Doctors in the valley don't doubt that more than two decades of warfare have left the locals depressed, fatigued, traumatized and broken. The rate of suicide has gone up 26-fold, from 0.5 per 100,000 before the insurgency to 13 per 100,000 now, said Dr Arshad Hussain, a psychiatrist from the state's only Psychiatric Diseases Hospital.

Nearly 24,000 men and women, mostly young, have attempted suicide in the last 17 years in Kashmir. Of those, about 3,000 have been successful. Shockingly, most of them were between the age group of 16 and 25. The figures point to a psychological catastrophe in the conflict-ridden Kashmir Valley.

Despite these high numbers, the Medical Superintendent, SKIMS, Dr Syed Amin Tabish, said that there has been a "marginal increases in the number of patients" who are being wheeled into his hospital as cases of "attempted suicide" by poison. "Yes, our studies confirm that 65 percent of the urban and rural population in the Valley suffer from depression. Anxiety, stress and depression are some of the factors that contribute to suicide. Suicide is also more prevalent in teenagers and youngsters, especially females."

Being a conservative society, suicide is considered un-Islamic in the Valley, but that has not stood in the way of the soaring rates. Relatives resist getting psychiatric help to victims after attempted suicide, a doctor revealed.
Some reasons for suicide, doctors stated, are depression, unemployment, broken relationships, failure in exams and marital disputes.

Speaking to Kashmir Dispatch, Dr Natasha Thakur from SKIMS said, "Yes, there have been more cases coming in to us since the unrest began.
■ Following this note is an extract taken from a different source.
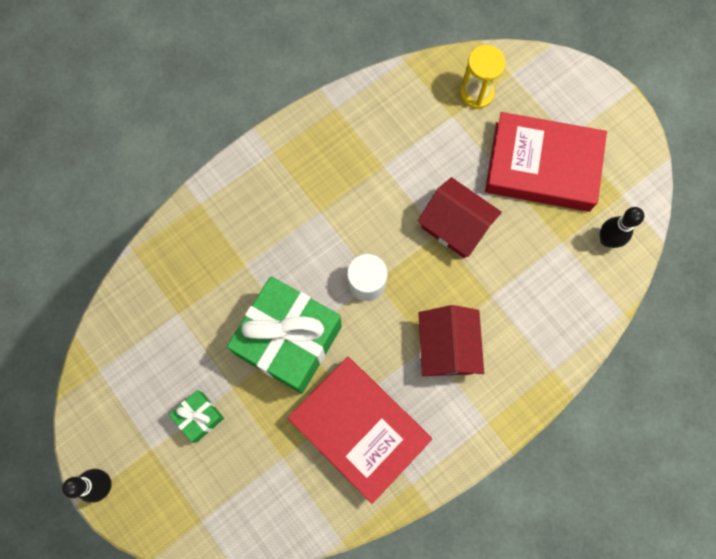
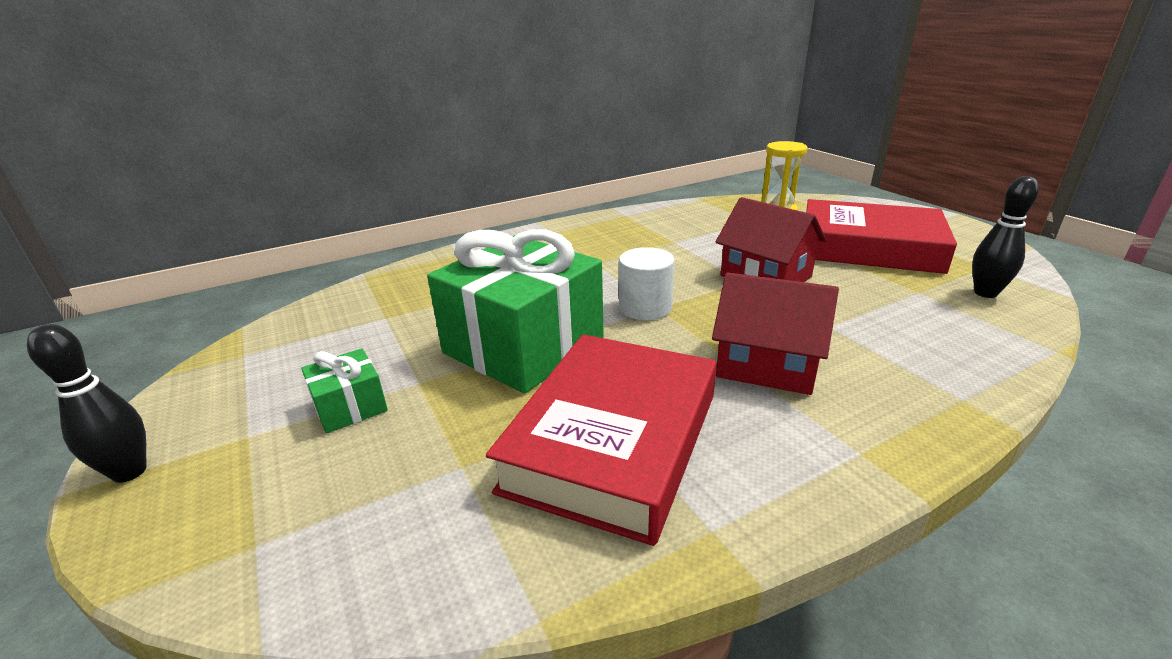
camera: 10 degrees right, 45 degrees down
red book [288,357,432,504] -> red book turned 60 degrees clockwise [486,334,717,546]
red house [418,305,484,377] -> red house turned 75 degrees counterclockwise [712,272,839,395]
In fact, I remember, a boy as young as eight or nine was brought into the emergency ward with this problem. He had tried to poison himself. This is happening because of the depression and the oppression that people are undergoing. To make matters worse, there's no outlet for these feelings."

Dr Thakur explained that there have been cases of hysteria in females, now more than ever before. "Most of those who attempt to kill themselves are in their teens and early twenties," she added.

Dr Hussain said, "There have been two to three cases of attempts a day at SMHS Hospital."

Police records revealed that there were 188 deaths in 2008 in Kashmir. In 2009, the number increased to 239.

Psychiatrist Dr Muzafar Khan feels that the increase could be due to several factors. He said that the channels of distress that were available to the teenagers and young adults have been blocked due to the curfew. "Patients used to tell us when they used to go to the college, and be around their friends, or play it would help them cope with depression. But because of the curfew, there is no physical activity. There's a direct link between depression and physical activity."

Dr Khan says the patients in other cases could become angry, abusive and frustrated at the prevailing situation and turn their aggression on others, and in cases of suicide, on themselves.

He observed that in Kashmir, people visit shrines as a coping mechanism, but that has also stopped because of these circumstances.

"Also due to the increased proximity between the family members, there is friction and later, maladjustment. Those already under treatment for depression are relapsing due to non-availability of medicines and the changes in our lives in the last three months."

Dr Khan, who also runs a de-addiction centre links the rate of suicide with the non-availability of contraband drugs and treatment to addicts.
As the resolution of the dispute is a far cry, even international human rights organisations and aid groups have been refused entry in the region. Even international aid group, Medecins Sans Frontieres (MSF) suspended their services in the region due to the prevailing violence and restrictions in their movement.

Doctors say that rise in the intensity of violence and the prevalent curfew conditions have a direct corresponding impact on the mental well being of Kashmir's population. Unless there's change in the environment, there's not even a slim chance of the situation improving for the people. Unless there's justice, peace will continue to elude the region.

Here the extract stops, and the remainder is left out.